Gisement préhistorique dit Abri Cellier au Ruth
Gravé dans la roche il y a plus de 30 000 ans, l'abri Cellier au Ruth livre un témoignage exceptionnel de l'art aurignacien : des blocs ornés de figures animales et de vulves parmi les plus anciennes d'Europe.
History
Niché dans les falaises calcaires de la vallée de la Vézère, à Tursac en Dordogne, l'abri Cellier au Ruth appartient à cette constellation de sites préhistoriques qui ont valu à la région le titre de « berceau de l'humanité ». Classé Monument Historique dès 1927, ce gisement du Paléolithique supérieur témoigne de l'occupation humaine de la vallée par les groupes aurignaciens, il y a environ 30 000 à 35 000 ans, à une époque où les Homo sapiens modernes colonisaient lentement l'Europe occidentale. Ce qui distingue l'abri Cellier au sein d'une région pourtant saturée de merveilles préhistoriques, c'est la nature de son mobilier archéologique : des blocs calcaires gravés in situ et extraits lors des fouilles anciennes, ornés de représentations animales — mammouths, aurochs, chevaux — mais aussi de motifs féminins stylisés, comptant parmi les manifestations symboliques les plus précoces connues en Europe. Ces gravures, exécutées à même la paroi ou sur des plaquettes calcaires, témoignent d'une pensée symbolique pleinement constituée dès les débuts de l'Aurignacien. La visite de ce site invite à une forme de contemplation silencieuse. Contrairement aux grandes grottes ornées ouvertes au public, l'abri Cellier est un espace intime, un surplomb rocheux discret où la main de l'artiste préhistorique reste perceptible dans la roche brute. Le voyageur attentif perçoit ici l'essence même du geste créateur, dépouillé de tout apparat muséal. Le cadre naturel renforce l'émotion : la vallée de la Vézère, inscrite au Patrimoine mondial de l'UNESCO dans le périmètre des « Sites préhistoriques et grottes ornées de la vallée de la Vézère », offre un environnement forestier et calcaire largement intact, propice à une immersion temporelle totale.
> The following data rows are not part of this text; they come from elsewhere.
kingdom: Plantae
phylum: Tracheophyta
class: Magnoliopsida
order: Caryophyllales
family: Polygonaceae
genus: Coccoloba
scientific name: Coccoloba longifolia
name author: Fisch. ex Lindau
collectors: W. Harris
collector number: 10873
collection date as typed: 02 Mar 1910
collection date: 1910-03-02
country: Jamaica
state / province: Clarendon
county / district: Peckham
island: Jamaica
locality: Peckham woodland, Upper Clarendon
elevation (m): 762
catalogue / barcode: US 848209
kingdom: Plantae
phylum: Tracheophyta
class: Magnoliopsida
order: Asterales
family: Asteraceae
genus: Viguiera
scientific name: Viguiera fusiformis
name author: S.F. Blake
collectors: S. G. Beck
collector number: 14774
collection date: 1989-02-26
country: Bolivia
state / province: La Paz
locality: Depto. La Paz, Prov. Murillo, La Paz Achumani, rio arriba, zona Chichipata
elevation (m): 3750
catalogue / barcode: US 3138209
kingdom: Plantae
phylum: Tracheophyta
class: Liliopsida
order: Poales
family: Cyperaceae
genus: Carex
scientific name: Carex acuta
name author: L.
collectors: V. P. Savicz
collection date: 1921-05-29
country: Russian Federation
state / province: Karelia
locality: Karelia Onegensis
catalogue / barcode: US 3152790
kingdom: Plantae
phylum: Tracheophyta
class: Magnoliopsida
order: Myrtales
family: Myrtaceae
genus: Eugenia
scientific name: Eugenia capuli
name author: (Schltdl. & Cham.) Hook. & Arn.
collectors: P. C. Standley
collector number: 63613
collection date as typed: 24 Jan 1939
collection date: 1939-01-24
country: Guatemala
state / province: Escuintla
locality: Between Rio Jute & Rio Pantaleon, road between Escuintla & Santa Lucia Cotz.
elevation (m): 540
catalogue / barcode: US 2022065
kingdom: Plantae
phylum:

À quelques kilomètres se trouvent les Eyzies-de-Tayac, Lascaux ou l'abri Castanet, autant de jalons d'un territoire où la préhistoire n'est pas un musée mais un paysage vivant.
Architecture
L'abri Cellier au Ruth est un abri sous roche naturel, creusé par l'érosion dans la falaise calcaire cénomanienne caractéristique de la vallée de la Vézère. Ce type de formation géologique, produit par la dissolution progressive du calcaire par les eaux et par l'action mécanique du gel, a offert aux populations paléolithiques des abris naturellement voûtés, orientés généralement au sud pour bénéficier d'un ensoleillement maximal et d'une protection contre les vents dominants du nord. La paroi et les blocs effondrés du plancher constituent le support principal de l'expression artistique aurignacienne : les gravures y sont incisées directement, exploitant parfois les reliefs naturels de la roche pour donner du volume aux figures animales. Les outils employés — burins en silex taillé — ont laissé des traits fins et précis, parfois rehaussés par raclage de la surface calcaire. On observe également sur certains blocs des traces d'ocre rouge, suggérant une polychromie partielle ou une utilisation rituelle du pigment minéral. Le site se distingue par la présence de blocs calcaires de grandes dimensions portant des gravures sur plusieurs faces, ce qui implique que ces supports étaient manipulés et orientés intentionnellement par leurs auteurs. Ce phénomène, partagé avec l'abri Castanet voisin, confère à ces gisements un statut particulier dans l'étude de l'art mobilier et pariétal de l'Aurignacien : la frontière entre art mobilier et art rupestre y est délibérément brouillée, révélant une sophistication conceptuelle insoupçonnée chez ces premiers artistes européens.